Alcohol has always been a friend Frank can count on. When she feels low it consoles her. When she wants to celebrate it takes her higher. When she mourns, it comforts her. When she needs to chill, it calms her. If she's a little down, it brings her up. If she's amped too high, it brings her down. The booze oils her enough to fit comfortably into her own skin, no matter how tight, how large, how raw or how exhilarated she feels. It makes bad times bearable and good times better.
Because the booze has always been such a loyal and dependable friend, Frank cannot—will not—see its betrayal. And the betrayals start off small enough: a hangover on a workday, the fuzzily recalled evening, a tiff that in the sober light of dawn seems senseless. They're petite mignons, really, little sins, of fleeting concern during her shower or drive to work.

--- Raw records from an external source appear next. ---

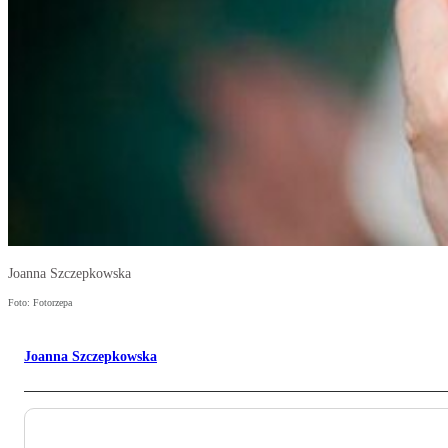
Joanna Szczepkowska
Foto: Fotorzepa
Joanna Szczepkowska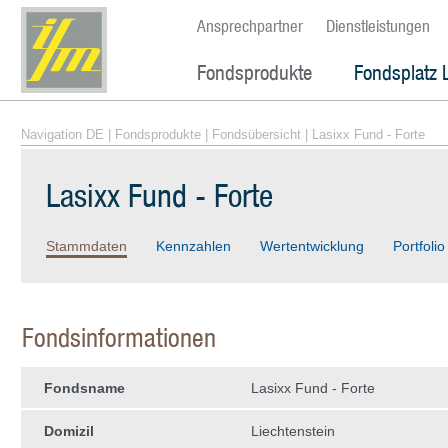
Ansprechpartner
Dienstleistungen
Fondsprodukte
Fondsplatz 
Navigation DE
|
Fondsprodukte
|
Fondsübersicht
| Lasixx Fund - Forte
Lasixx Fund - Forte
Stammdaten
Kennzahlen
Wertentwicklung
Portfolio
Fondsinformationen
Fondsname
Lasixx Fund - Forte
Domizil
Liechtenstein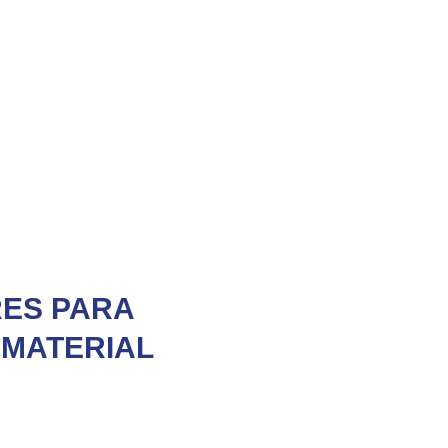
RES PARA
IMATERIAL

Because she hasn't noticed the smaller betrayals, she's equally blind to the larger ones—the recriminating arguments th
at leave her bruised but justified; remorseful cold shoulders to those deserving better; the dull head that shadows much of her workday followed near the end of watch by distractive planning of what to drink and where.
Alcohol is Frank's right-hand man, her Robinson Crusoe and Gal Friday rolled into one. It's the cavalry routing the bad guys in the final desperate hour. It's the lifeline suddenly appearing in a walloping sea. So of course she has ignored all the hints and signs that her old friend is going behind her back. Who could look at that? Who would want to see? She keeps loving her buddy, her pal, sharing the bulk of her time with it and all her confidences. And her friend pats her hand or gives her the high-five just as it always has. And because she still trusts it, unable to believe it has anything but her best interests at heart, she willingly takes its hand and follows it too far.
When she wakes from a blackout wondering how she got home, while she pulls her guts up through her teeth at the kitchen sink, or hides bloodshot eyes behind Ray Bans and shaking hands in pockets, she wonders how she's crossed the line again. She berates herself for going as far as she has and swears she won't do it again. But when the booze calls her and says one or two won't hurt, just for old time's sake, she says, "Sure," certain, trusting even, that her old friend won't hurt her. And because she trusts it, she follows it repeatedly, again and again, over the line.
Frank decides her vow to stick to two beers is unnecessary. By nine o'clock that night she has finished a six-pack. There are no notable aftereffects and Frank thinks no more of limits or abstaining. She is fine. Just fine.
Chapter 18
There are two people that Frank has yet to talk to—Mary and Walter Pryce. She's put off calling Ladeenia and Trevor's parents because she knows they will ask about Noah. He had stayed in touch, calling them regularly just to check in. To let them know he hadn't forgotten. He'd been fond of the Pryces and they of him. Everyone liked Noah. He was just that kind of guy.